Here an incision made one inch above the clavicle and parallel to it
will permit division of everything which resists and also any
recognition of that which should be spared. In any event the position
of the head should be immediately rectified, and kept so either by
plaster or starch bandage, or by a traction apparatus applied to the
head, the body being in the recumbent position, while later some
efficient and well-fitting brace should be worn for some time. The
posterior cases, i. e., those where the posterior muscles are
involved, afford greater operative difficulty, muscles involved lying
too deeply and being in too close relation with important vessels and
nerves to justify the ordinary wide-open division. Nevertheless in
extreme cases there need be no hesitation in extirpating completely
those muscles which are primarily and mainly at fault. The writer has
removed the sternomastoid and the trapezius, with sections of the
still deeper muscles, and has seen nothing but benefit follow the
procedure. It should be resorted to when repeated anesthesia with
forcible stretching and a suitable brace fail to give relief. These forms
of wryneck which are due to contraction of muscles infiltrated from
the presence of neighboring phlegmons, etc., will usually subside
with massage and semiforcible stretching under an anesthetic. They
need conservative rather than operative treatment. Attack upon the
spinal accessory and the deep cervical nerves will be described in
the chapter on Surgery of the Nerves. It, however, will rarely be
justified, since the primary causes inhere not so much in those nerve
trunks as in the nerve centres. Such operations are usually of
questionable benefit, and cases should be carefully watched before
being submitted to them.

ROTARY LATERAL SPINAL CURVATURE; SCOLIOSIS.
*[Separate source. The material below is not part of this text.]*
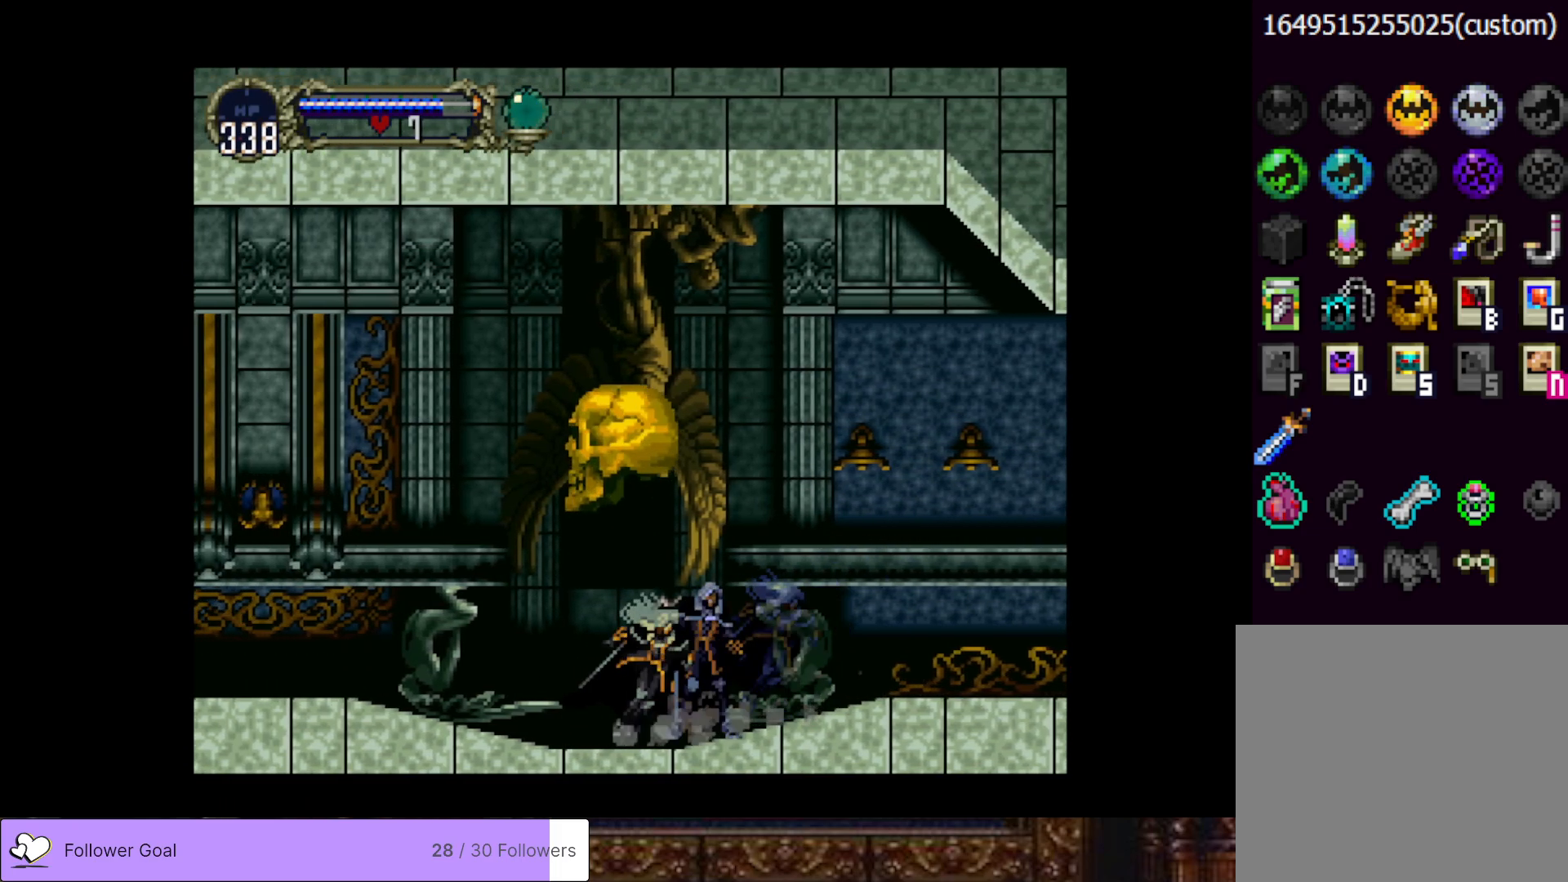
{"buttons": ["CIRCLE"], "right_stick": "center", "events": [[34, "CIRCLE", "down"], [67, "TRIANGLE", "down"], [151, "TRIANGLE", "up"], [167, "CIRCLE", "up"], [217, "CIRCLE", "down"], [251, "TRIANGLE", "down"], [334, "TRIANGLE", "up"], [351, "CIRCLE", "up"], [401, "CIRCLE", "down"], [434, "TRIANGLE", "down"], [501, "TRIANGLE", "up"]]}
Under these terms are included certain deviations from normal
relationships of the vertebræ, both in their superposition in the
median line and in their rotation on each other, by which are
produced lateral curvatures, with more or less rotary displacement.
Of these deformities there is a rare congenital form which is due to
fetal, or rather intra-uterine, rickets, but practically all rotary lateral
curvatures are acquired. One-half of such cases begin before the
twelfth year of life. It may also come on during adult life, as the result
of bad postural habits, exclusive use of the right hand, etc.
Altogether it occurs in about 1 per cent. of females and in a smaller
percentage of males. Scoliosis being not a disease but rather a
process of irregular growth, cannot be said to have a
symptomatology. It is known rather by signs. Only in the advanced
stage can it produce symptoms. It is rarely seen in its incipiency by
either the surgeon or the physician. Not until parents have noticed
distortions of the spine are these children usually taken to their
medical advisers. Exception, however, should be made to this in
respect to certain gymnasia and athletic training schools, where
trainers are quick to notice irregularities of this kind. The abnormal
curves thus produced are at first flexible, but later become fixed. In
rapidly growing girls who take but little exercise there may be some
muscle weakness, which may cause fatigue or even actual
soreness. Pain is rarely present. The rate and extent of deformity are
not subject to any rule. Spontaneous cessation ensues in practically
every case, i. e., a stage of convalescence and arrest, at a time
when the deformity may be but slight, or perhaps hideous.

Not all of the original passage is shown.